▼

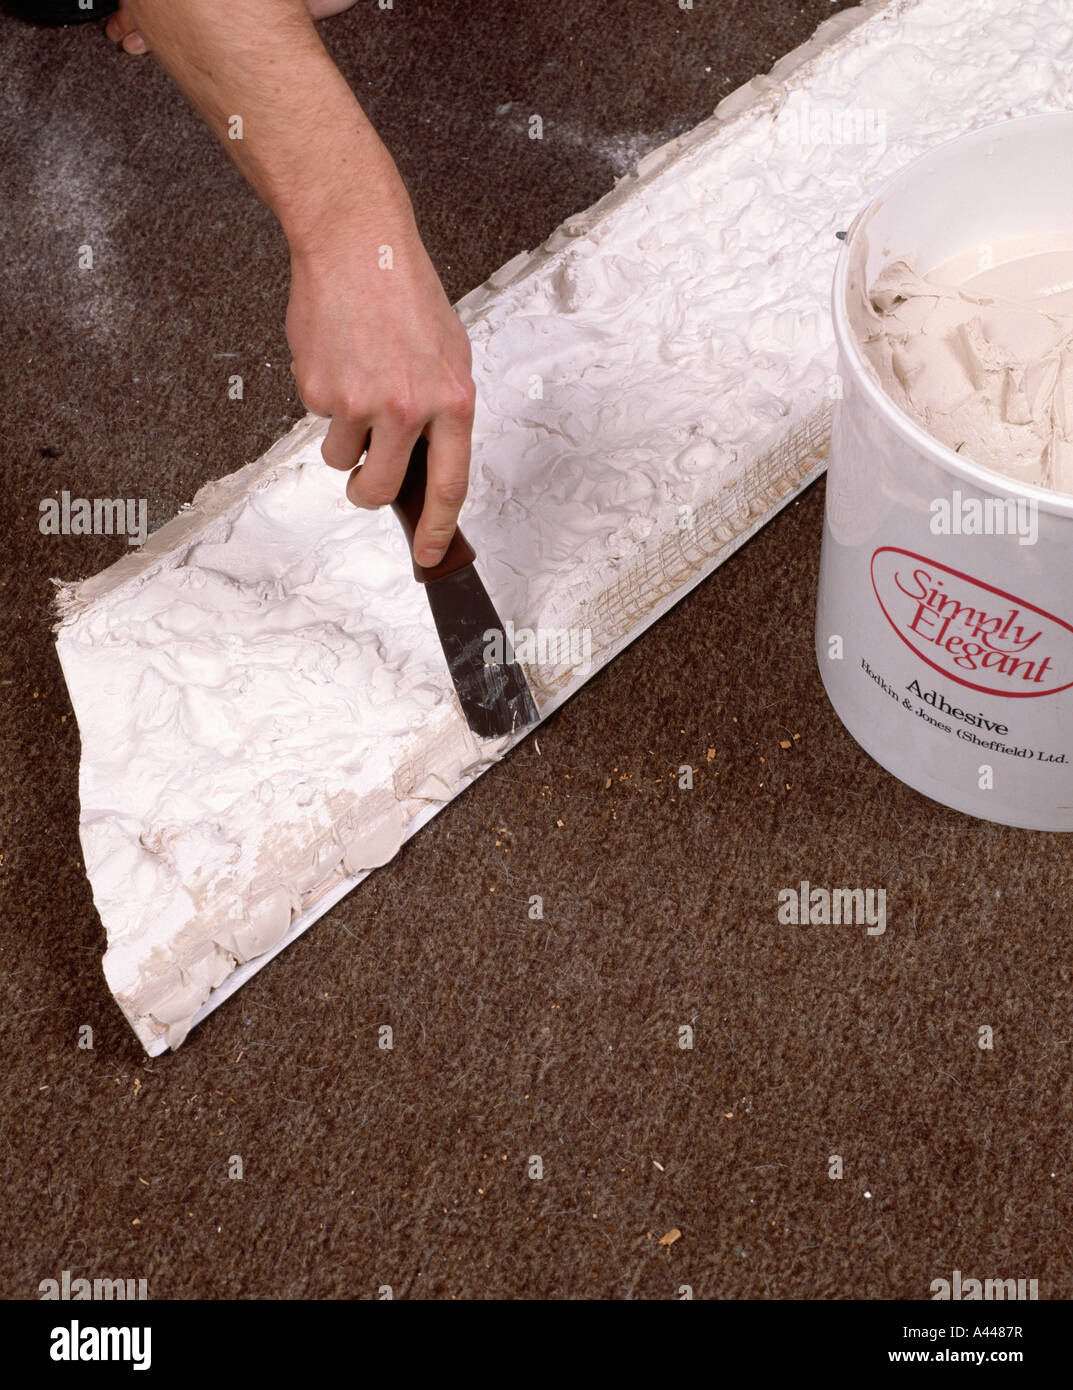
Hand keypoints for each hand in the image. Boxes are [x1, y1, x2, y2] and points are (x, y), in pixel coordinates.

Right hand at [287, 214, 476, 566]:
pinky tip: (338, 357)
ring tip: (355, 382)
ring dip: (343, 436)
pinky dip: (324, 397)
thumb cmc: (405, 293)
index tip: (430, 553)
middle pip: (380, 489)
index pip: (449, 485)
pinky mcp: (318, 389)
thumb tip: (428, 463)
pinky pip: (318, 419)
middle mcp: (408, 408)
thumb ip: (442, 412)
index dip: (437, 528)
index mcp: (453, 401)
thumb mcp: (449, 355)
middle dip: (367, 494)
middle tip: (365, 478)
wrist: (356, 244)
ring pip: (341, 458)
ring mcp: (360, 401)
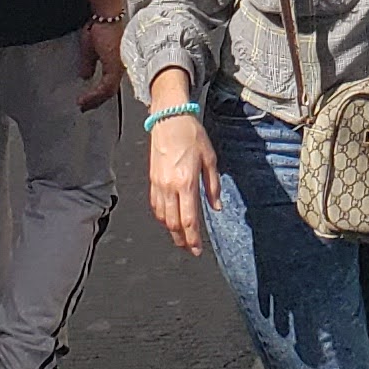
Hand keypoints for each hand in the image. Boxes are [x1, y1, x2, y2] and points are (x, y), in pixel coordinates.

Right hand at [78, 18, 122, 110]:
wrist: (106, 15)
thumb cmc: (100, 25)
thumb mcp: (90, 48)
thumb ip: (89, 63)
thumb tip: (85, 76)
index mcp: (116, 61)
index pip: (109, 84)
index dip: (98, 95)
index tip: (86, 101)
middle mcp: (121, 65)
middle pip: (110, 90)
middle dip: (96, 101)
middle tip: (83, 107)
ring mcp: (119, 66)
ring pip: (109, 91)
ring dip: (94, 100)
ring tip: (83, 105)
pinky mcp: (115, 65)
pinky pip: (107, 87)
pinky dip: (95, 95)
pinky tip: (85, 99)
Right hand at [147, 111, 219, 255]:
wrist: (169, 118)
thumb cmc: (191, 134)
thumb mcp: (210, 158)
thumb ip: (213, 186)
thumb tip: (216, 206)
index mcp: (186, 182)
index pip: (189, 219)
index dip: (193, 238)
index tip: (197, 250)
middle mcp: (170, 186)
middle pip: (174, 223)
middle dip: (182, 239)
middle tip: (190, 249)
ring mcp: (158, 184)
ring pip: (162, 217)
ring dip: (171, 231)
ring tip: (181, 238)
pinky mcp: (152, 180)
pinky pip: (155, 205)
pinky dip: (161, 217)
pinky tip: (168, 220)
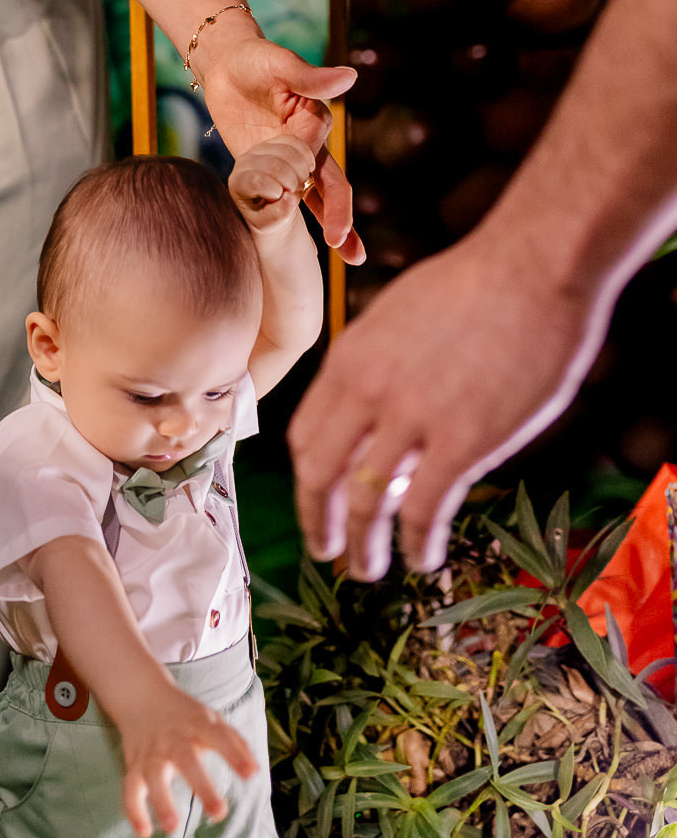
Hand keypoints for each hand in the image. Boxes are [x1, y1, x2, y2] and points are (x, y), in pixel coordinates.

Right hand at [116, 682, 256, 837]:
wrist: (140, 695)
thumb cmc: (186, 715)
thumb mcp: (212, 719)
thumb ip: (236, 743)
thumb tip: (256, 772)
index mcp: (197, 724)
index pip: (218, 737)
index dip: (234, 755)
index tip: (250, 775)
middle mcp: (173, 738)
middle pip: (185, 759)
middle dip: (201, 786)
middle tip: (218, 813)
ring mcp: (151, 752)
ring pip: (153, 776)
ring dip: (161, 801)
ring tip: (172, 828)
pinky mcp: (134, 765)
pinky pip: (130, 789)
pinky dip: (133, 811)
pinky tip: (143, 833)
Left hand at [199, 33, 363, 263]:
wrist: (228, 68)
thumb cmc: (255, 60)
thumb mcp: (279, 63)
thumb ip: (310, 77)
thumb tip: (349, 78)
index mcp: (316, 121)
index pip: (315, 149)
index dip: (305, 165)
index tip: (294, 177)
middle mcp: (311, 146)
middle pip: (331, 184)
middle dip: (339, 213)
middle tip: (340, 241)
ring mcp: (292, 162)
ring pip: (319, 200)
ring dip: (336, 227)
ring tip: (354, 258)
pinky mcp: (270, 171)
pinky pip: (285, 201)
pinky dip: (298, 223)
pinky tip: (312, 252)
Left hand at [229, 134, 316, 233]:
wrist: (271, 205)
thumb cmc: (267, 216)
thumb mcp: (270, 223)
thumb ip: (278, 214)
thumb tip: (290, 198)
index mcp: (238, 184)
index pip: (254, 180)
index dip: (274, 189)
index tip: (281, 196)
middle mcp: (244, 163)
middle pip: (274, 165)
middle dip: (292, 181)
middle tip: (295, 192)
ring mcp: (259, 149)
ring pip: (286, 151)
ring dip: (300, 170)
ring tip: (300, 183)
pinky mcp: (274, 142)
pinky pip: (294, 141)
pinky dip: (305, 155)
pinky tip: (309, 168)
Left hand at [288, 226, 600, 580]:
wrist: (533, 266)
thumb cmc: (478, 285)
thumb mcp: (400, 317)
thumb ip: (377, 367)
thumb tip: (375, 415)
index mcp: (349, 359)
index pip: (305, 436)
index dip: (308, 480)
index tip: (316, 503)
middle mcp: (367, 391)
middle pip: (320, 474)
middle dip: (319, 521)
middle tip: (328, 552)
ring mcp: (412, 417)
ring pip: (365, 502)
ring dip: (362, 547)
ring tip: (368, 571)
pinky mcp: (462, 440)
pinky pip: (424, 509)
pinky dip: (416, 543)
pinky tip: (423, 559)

▲

DIRECTIONS FOR THIS TASK: The expected result is a copy of each line in the records where "hand" appears.

TASK RESPONSE:
Hand keypoints for each hand in the image. Boxes are [x1, y1, x2, y2] and points are (x, y), in pixel coordinates.
Right hand at [287, 214, 476, 566]:
Hand keypoints for each hand in the image. Boxes are [x1, y1, x2, y2] and points are (x, y), in pixel coordinates.
Right hand at [78, 18, 122, 110]:
Right hand at [147, 111, 219, 255]:
Hand keypoints for each hand in the image. Boxes are [x1, y1, x2, y2] and points are (x, y), in pixel coordinates.
Right hand at [116, 682, 256, 837]:
Left hand at [199, 33, 363, 263]:
Left hand at [229, 134, 316, 233]:
Left hand at [288, 226, 600, 580]:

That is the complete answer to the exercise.